— Requirement —
The answer should consist of all the records, copied exactly.

— Records for the exercise —
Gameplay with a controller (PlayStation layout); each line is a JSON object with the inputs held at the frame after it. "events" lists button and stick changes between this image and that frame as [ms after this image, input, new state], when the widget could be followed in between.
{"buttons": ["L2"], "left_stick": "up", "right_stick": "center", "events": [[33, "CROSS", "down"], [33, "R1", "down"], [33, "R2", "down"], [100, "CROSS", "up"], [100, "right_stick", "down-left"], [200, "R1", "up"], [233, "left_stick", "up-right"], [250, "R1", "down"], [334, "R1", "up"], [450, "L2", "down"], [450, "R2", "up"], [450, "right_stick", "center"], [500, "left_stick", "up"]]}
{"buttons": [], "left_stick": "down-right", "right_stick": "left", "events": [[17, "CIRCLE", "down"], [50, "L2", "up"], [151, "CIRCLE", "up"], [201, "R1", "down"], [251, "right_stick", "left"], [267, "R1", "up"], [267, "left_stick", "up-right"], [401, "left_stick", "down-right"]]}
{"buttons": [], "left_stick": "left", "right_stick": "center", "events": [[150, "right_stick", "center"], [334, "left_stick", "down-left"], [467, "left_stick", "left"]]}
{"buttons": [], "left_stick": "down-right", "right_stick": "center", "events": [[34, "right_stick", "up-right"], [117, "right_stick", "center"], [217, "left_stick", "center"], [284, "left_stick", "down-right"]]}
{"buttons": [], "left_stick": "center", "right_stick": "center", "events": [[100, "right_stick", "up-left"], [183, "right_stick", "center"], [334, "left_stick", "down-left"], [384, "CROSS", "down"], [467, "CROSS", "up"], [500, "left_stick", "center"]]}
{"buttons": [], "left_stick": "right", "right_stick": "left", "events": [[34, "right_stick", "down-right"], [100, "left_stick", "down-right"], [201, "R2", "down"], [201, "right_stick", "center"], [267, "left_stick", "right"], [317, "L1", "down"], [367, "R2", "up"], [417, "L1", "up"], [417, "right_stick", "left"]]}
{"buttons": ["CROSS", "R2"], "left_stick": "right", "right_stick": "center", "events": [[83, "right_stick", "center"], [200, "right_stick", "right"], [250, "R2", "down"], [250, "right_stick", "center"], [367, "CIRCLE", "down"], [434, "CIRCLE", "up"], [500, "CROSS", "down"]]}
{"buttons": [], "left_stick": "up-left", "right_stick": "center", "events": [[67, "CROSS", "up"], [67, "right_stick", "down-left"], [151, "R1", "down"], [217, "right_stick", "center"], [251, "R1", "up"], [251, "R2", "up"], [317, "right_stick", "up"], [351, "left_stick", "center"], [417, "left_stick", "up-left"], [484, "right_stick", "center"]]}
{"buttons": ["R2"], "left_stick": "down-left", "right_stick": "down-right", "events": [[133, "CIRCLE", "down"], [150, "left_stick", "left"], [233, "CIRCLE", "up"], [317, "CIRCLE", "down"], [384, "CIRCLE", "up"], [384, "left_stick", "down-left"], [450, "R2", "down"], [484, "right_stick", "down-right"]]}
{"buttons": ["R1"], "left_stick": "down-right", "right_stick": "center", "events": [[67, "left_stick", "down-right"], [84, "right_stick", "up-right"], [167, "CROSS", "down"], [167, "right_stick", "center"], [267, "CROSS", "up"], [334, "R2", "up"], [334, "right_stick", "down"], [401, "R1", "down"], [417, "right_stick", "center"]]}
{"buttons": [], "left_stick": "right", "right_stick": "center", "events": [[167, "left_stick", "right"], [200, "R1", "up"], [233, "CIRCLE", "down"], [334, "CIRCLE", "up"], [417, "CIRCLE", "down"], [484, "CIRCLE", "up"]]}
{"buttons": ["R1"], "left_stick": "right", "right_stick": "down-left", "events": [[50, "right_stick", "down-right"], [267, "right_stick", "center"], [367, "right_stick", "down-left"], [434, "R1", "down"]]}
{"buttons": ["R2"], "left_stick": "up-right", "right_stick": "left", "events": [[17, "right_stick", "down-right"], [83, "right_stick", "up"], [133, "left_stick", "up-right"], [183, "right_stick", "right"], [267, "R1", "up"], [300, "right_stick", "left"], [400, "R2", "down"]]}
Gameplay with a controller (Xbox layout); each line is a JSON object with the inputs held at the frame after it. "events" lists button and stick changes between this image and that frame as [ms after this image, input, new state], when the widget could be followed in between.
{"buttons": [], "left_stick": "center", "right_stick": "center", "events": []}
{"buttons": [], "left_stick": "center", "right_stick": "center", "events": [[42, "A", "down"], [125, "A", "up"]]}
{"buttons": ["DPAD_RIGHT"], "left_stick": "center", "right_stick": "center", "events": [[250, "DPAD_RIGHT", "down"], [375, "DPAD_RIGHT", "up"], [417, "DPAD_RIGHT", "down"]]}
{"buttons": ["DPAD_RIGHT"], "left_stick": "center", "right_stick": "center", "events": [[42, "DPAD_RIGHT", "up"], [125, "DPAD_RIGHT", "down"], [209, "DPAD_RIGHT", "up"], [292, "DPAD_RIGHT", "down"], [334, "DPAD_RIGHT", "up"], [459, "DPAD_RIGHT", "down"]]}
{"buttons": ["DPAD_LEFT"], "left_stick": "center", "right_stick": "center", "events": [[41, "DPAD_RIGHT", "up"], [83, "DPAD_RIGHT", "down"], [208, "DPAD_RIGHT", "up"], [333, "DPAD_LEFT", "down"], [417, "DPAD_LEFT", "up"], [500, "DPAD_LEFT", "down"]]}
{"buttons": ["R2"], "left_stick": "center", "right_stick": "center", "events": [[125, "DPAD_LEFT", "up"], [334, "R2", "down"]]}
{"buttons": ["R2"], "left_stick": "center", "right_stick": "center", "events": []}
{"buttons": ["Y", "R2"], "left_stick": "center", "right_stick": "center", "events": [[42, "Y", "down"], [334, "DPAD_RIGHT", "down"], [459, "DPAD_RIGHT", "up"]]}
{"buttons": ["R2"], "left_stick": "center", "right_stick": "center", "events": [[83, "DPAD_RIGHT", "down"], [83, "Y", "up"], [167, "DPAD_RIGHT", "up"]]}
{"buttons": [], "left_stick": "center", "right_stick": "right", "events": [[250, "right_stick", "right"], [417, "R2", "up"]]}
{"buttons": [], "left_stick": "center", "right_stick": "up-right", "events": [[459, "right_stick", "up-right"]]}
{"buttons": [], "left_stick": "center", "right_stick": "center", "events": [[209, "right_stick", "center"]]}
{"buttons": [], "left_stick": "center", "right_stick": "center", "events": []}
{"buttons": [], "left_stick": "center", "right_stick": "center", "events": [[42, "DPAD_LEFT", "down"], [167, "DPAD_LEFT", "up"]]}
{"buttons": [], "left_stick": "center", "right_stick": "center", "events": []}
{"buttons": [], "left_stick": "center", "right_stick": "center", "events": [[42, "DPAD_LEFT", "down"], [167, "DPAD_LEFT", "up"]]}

— Solution —
Gameplay with a controller (PlayStation layout); each line is a JSON object with the inputs held at the frame after it. "events" lists button and stick changes between this image and that frame as [ms after this image, input, new state], when the widget could be followed in between.
{"buttons": ["L2"], "left_stick": "up", "right_stick": "center", "events": [[33, "CROSS", "down"], [33, "R1", "down"], [33, "R2", "down"], [100, "CROSS", "up"], [100, "right_stick", "down-left"], [200, "R1", "up"], [233, "left_stick", "up-right"], [250, "R1", "down"], [334, "R1", "up"], [450, "L2", "down"], [450, "R2", "up"], [450, "right_stick", "center"], [500, "left_stick", "up"]]}
{"buttons": [], "left_stick": "down-right", "right_stick": "left", "events": [[17, "CIRCLE", "down"], [50, "L2", "up"], [151, "CIRCLE", "up"], [201, "R1", "down"], [251, "right_stick", "left"], [267, "R1", "up"], [267, "left_stick", "up-right"], [401, "left_stick", "down-right"]]}
{"buttons": [], "left_stick": "left", "right_stick": "center", "events": [[150, "right_stick", "center"], [334, "left_stick", "down-left"], [467, "left_stick", "left"]]}
{"buttons": [], "left_stick": "down-right", "right_stick": "center", "events": [[34, "right_stick", "up-right"], [117, "right_stick", "center"], [217, "left_stick", "center"], [284, "left_stick", "down-right"]]}
{"buttons": [], "left_stick": "center", "right_stick": "center", "events": [[100, "right_stick", "up-left"], [183, "right_stick", "center"], [334, "left_stick", "down-left"], [384, "CROSS", "down"], [467, "CROSS", "up"], [500, "left_stick", "center"]]}
{"buttons": [], "left_stick": "right", "right_stick": "left", "events": [[34, "right_stick", "down-right"], [100, "left_stick", "down-right"], [201, "R2", "down"], [201, "right_stick", "center"], [267, "left_stick", "right"], [317, "L1", "down"], [367, "R2", "up"], [417, "L1", "up"], [417, "right_stick", "left"]]}
{"buttons": ["CROSS", "R2"], "left_stick": "right", "right_stick": "center", "events": [[83, "right_stick", "center"], [200, "right_stick", "right"], [250, "R2", "down"], [250, "right_stick", "center"], [367, "CIRCLE", "down"], [434, "CIRCLE", "up"], [500, "CROSS", "down"]]}
{"buttons": [], "left_stick": "up-left", "right_stick": "center", "events": [[67, "CROSS", "up"], [67, "right_stick", "down-left"], [151, "R1", "down"], [217, "right_stick", "center"], [251, "R1", "up"], [251, "R2", "up"], [317, "right_stick", "up"], [351, "left_stick", "center"], [417, "left_stick", "up-left"], [484, "right_stick", "center"]]}
{"buttons": ["R2"], "left_stick": "down-left", "right_stick": "down-right", "events": [[133, "CIRCLE", "down"], [150, "left_stick", "left"], [233, "CIRCLE", "up"], [317, "CIRCLE", "down"], [384, "CIRCLE", "up"], [384, "left_stick", "down-left"], [450, "R2", "down"], [484, "right_stick", "down-right"]]}
{"buttons": ["R1"], "left_stick": "down-right", "right_stick": "center", "events": [[67, "left_stick", "down-right"], [84, "right_stick", "up-right"], [167, "CROSS", "down"], [167, "right_stick", "center"], [267, "CROSS", "up"], [334, "R2", "up"], [334, "right_stick", "down"], [401, "R1", "down"], [417, "right_stick", "center"]]}
{"buttons": [], "left_stick": "right", "right_stick": "center", "events": [[167, "left_stick", "right"], [200, "R1", "up"], [233, "CIRCLE", "down"], [334, "CIRCLE", "up"], [417, "CIRCLE", "down"], [484, "CIRCLE", "up"]]}
{"buttons": ["R1"], "left_stick": "right", "right_stick": "down-left", "events": [[50, "right_stick", "down-right"], [267, "right_stick", "center"], [367, "right_stick", "down-left"], [434, "R1", "down"]]}
{"buttons": ["R2"], "left_stick": "up-right", "right_stick": "left", "events": [[17, "right_stick", "down-right"], [83, "right_stick", "up"], [133, "left_stick", "up-right"], [183, "right_stick", "right"], [267, "R1", "up"], [300, "right_stick", "left"], [400, "R2", "down"]]}
Gameplay with a controller (Xbox layout); each line is a JSON object with the inputs held at the frame after it. "events" lists button and stick changes between this image and that frame as [ms after this image, input, new state], when the widget could be followed in between.
{"buttons": [], "left_stick": "center", "right_stick": "center", "events": []}
{"buttons": [], "left_stick": "center", "right_stick": "center", "events": [[42, "A", "down"], [125, "A", "up"]]}
{"buttons": ["DPAD_RIGHT"], "left_stick": "center", "right_stick": "center", "events": [[250, "DPAD_RIGHT", "down"], [375, "DPAD_RIGHT", "up"], [417, "DPAD_RIGHT", "down"]]}
{"buttons": ["DPAD_RIGHT"], "left_stick": "center", "right_stick": "center", "events": [[42, "DPAD_RIGHT", "up"], [125, "DPAD_RIGHT", "down"], [209, "DPAD_RIGHT", "up"], [292, "DPAD_RIGHT", "down"], [334, "DPAD_RIGHT", "up"], [459, "DPAD_RIGHT", "down"]]}
{"buttons": ["DPAD_LEFT"], "left_stick": "center", "right_stick": "center", "events": [[41, "DPAD_RIGHT", "up"], [83, "DPAD_RIGHT", "down"], [208, "DPAD_RIGHT", "up"], [333, "DPAD_LEFT", "down"], [417, "DPAD_LEFT", "up"], [500, "DPAD_LEFT", "down"]]}
{"buttons": ["R2"], "left_stick": "center", "right_stick": "center", "events": [[125, "DPAD_LEFT", "up"], [334, "R2", "down"]]}
{"buttons": ["R2"], "left_stick": "center", "right_stick": "center", "events": []}
{"buttons": ["Y", "R2"], "left_stick": "center", "right_stick": "center", "events": [[42, "Y", "down"], [334, "DPAD_RIGHT", "down"], [459, "DPAD_RIGHT", "up"]]}
{"buttons": ["R2"], "left_stick": "center", "right_stick": "center", "events": [[83, "DPAD_RIGHT", "down"], [83, "Y", "up"], [167, "DPAD_RIGHT", "up"]]}
{"buttons": [], "left_stick": "center", "right_stick": "right", "events": [[250, "right_stick", "right"], [417, "R2", "up"]]}
{"buttons": [], "left_stick": "center", "right_stick": "up-right", "events": [[459, "right_stick", "up-right"]]}
{"buttons": [], "left_stick": "center", "right_stick": "center", "events": [[209, "right_stick", "center"]]}
{"buttons": [], "left_stick": "center", "right_stick": "center", "events": []}
{"buttons": [], "left_stick": "center", "right_stick": "center", "events": [[42, "DPAD_LEFT", "down"], [167, "DPAD_LEFT", "up"]]}
{"buttons": [], "left_stick": "center", "right_stick": "center", "events": []}
{"buttons": [], "left_stick": "center", "right_stick": "center", "events": [[42, "DPAD_LEFT", "down"], [167, "DPAD_LEFT", "up"]]}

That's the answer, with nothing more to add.